• **TASK BRIEF**:
Whenever the word "down" appears in a line of the listing, copy that line.

• **DATASET EXTRACT**:
--- --- ---

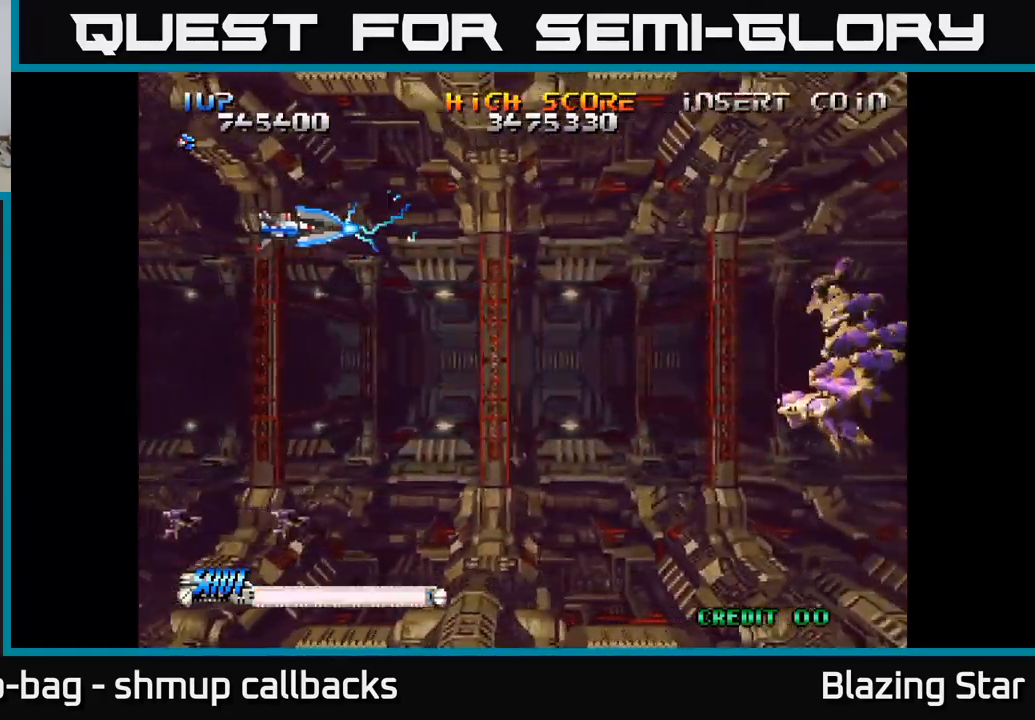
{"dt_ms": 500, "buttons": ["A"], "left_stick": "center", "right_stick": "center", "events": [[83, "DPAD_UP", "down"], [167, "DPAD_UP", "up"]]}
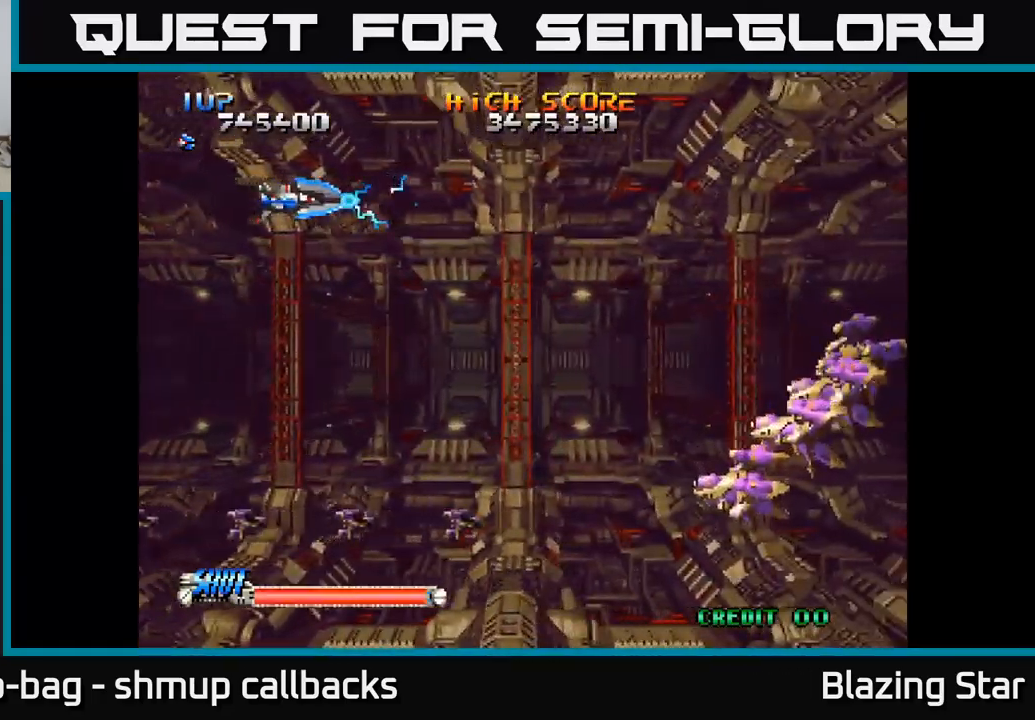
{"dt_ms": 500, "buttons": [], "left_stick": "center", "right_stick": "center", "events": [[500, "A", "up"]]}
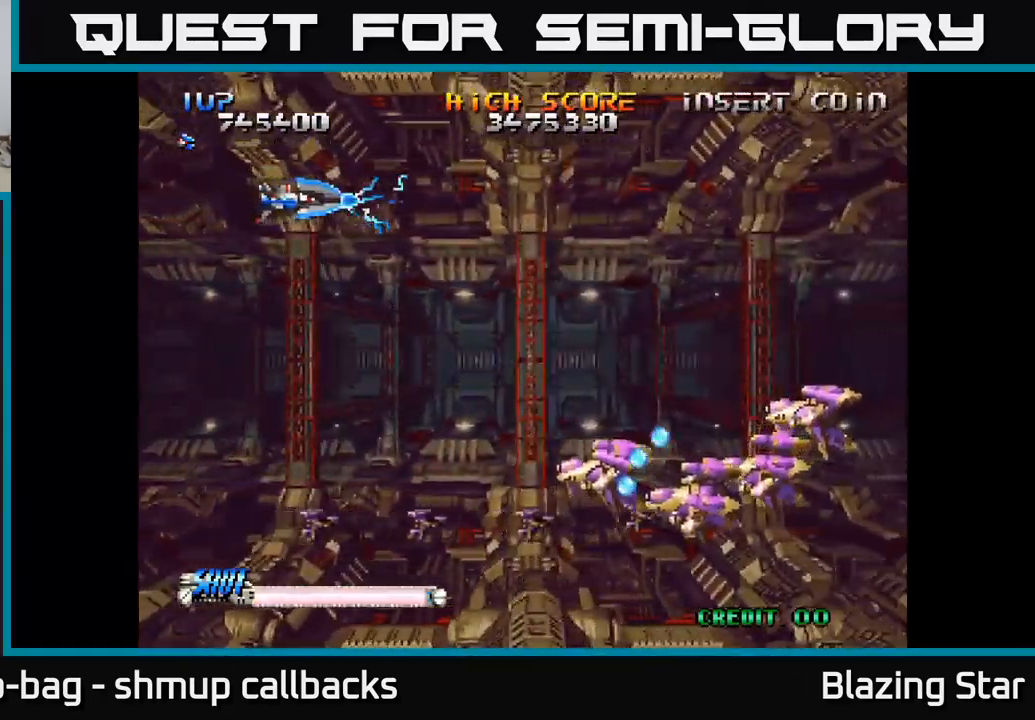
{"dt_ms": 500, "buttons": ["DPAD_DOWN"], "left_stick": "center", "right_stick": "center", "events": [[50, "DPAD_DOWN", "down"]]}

--- --- ---

• **WORKED SOLUTION**:
{"dt_ms": 500, "buttons": ["A"], "left_stick": "center", "right_stick": "center", "events": [[83, "DPAD_UP", "down"], [167, "DPAD_UP", "up"]]}
{"dt_ms": 500, "buttons": ["DPAD_DOWN"], "left_stick": "center", "right_stick": "center", "events": [[50, "DPAD_DOWN", "down"]]}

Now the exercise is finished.